→ Activity list
- 1) In the BPSK and BFSK text, why does BPSK have excellent noise immunity compared to many other digital modulation schemes? Answer in one to three sentences.
- 2) According to the BPSK and BFSK text, by how many degrees are the two phases of the BPSK carrier usually separated?
- 3) Reproduce a passage from the BPSK and BFSK text word for word. Begin at the words "BPSK & BFSK" and stop after "frequencies to represent binary 0 and 1.".

→ Supplied text
BPSK & BFSK Modulation

Definition

BPSK (Binary Phase Shift Keying) and BFSK (Binary Frequency Shift Keying) are two fundamental digital modulation techniques used in digital communication systems to transmit binary data by changing a carrier wave parameter. In BPSK, the phase of the carrier is switched between two distinct values to represent binary 0 and 1. In BFSK, the frequency of the carrier is switched between two different frequencies to represent binary 0 and 1.

These modulation methods are widely taught in Unit 5: Digital Communication because they clearly show how digital bits can be mapped onto analog waveforms for transmission over a channel.

Main Content

1. BPSK (Binary Phase Shift Keying)

Meaning and principle

BPSK is the simplest form of phase shift keying. It uses two phases of the same carrier wave, usually separated by 180°. One phase represents binary 1, and the opposite phase represents binary 0.
If the carrier is $\cos(2\pi f_ct)$, then BPSK may transmit:

• Bit 1: $+A\cos(2\pi f_ct)$
• Bit 0: $-A\cos(2\pi f_ct)$
  Here, the negative sign means a phase reversal of 180°.

Signal representation and constellation

In a constellation diagram, BPSK has only two points on the in-phase axis: one at $+A$ and one at $-A$. This makes the system easy to understand and implement.
The separation between the two points is large, which gives BPSK excellent noise immunity compared to many other digital modulation schemes.

Example:
If the data sequence is 1 0 1 1 0, the transmitted BPSK carrier alternates between normal phase and inverted phase according to the bits.

2. BFSK (Binary Frequency Shift Keying)

Meaning and principle

BFSK is a digital modulation method in which the carrier frequency changes according to the input bit. One frequency is used for binary 1, and another frequency is used for binary 0. The amplitude generally remains constant.

→ Supplied records
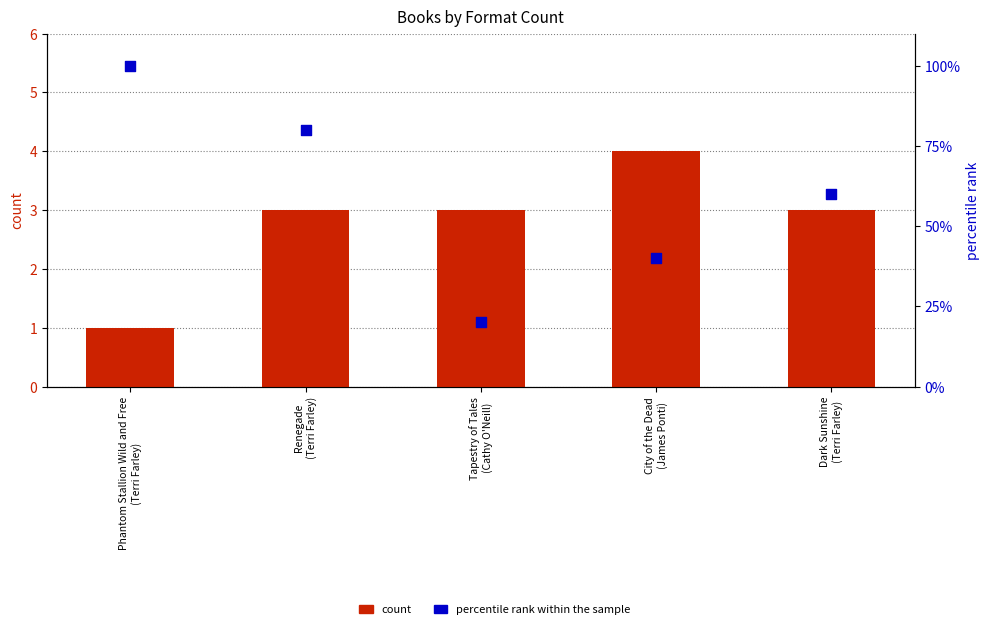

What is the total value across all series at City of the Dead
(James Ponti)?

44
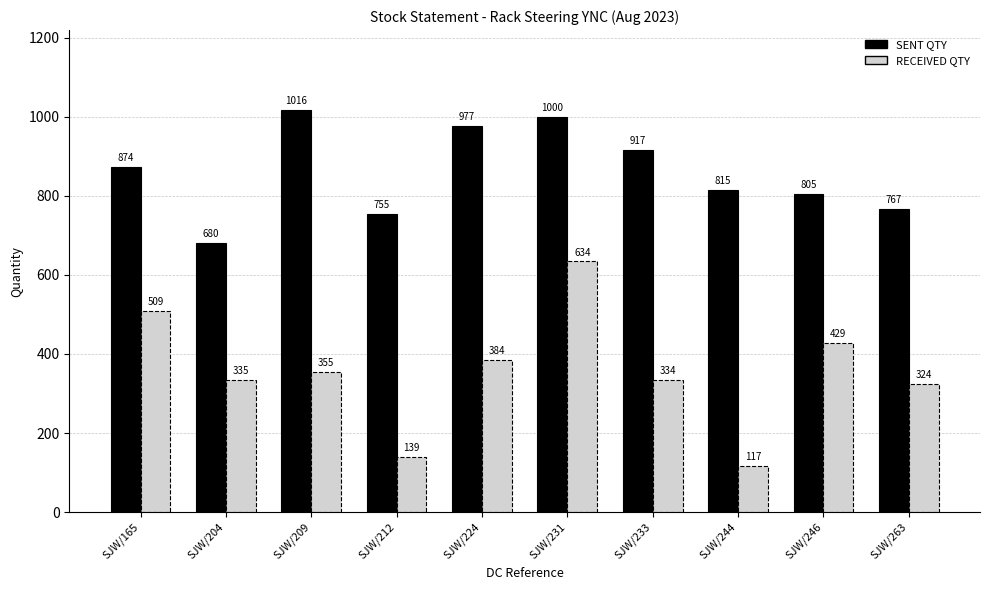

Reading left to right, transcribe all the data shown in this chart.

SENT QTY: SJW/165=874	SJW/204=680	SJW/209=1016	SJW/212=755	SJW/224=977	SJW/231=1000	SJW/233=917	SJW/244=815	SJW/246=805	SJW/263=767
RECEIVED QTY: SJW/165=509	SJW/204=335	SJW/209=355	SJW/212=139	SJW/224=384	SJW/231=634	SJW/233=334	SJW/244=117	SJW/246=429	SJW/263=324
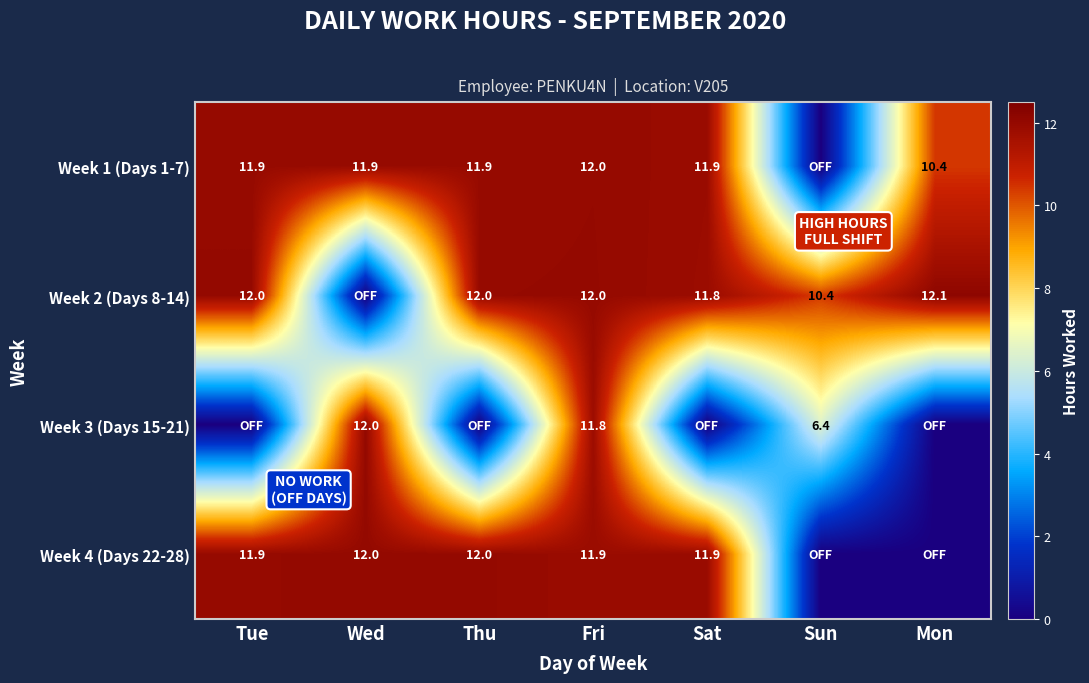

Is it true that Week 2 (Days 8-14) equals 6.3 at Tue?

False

→ Answer list
- 1) BPSK has excellent noise immunity because its constellation diagram has only two points on the in-phase axis, at +A and −A, and the separation between them is large.

- 2) They are usually separated by 180°.

- 3)
BPSK & BFSK Modulation

Definition

BPSK (Binary Phase Shift Keying) and BFSK (Binary Frequency Shift Keying) are two fundamental digital modulation techniques used in digital communication systems to transmit binary data by changing a carrier wave parameter. In BPSK, the phase of the carrier is switched between two distinct values to represent binary 0 and 1. In BFSK, the frequency of the carrier is switched between two different frequencies to represent binary 0 and 1.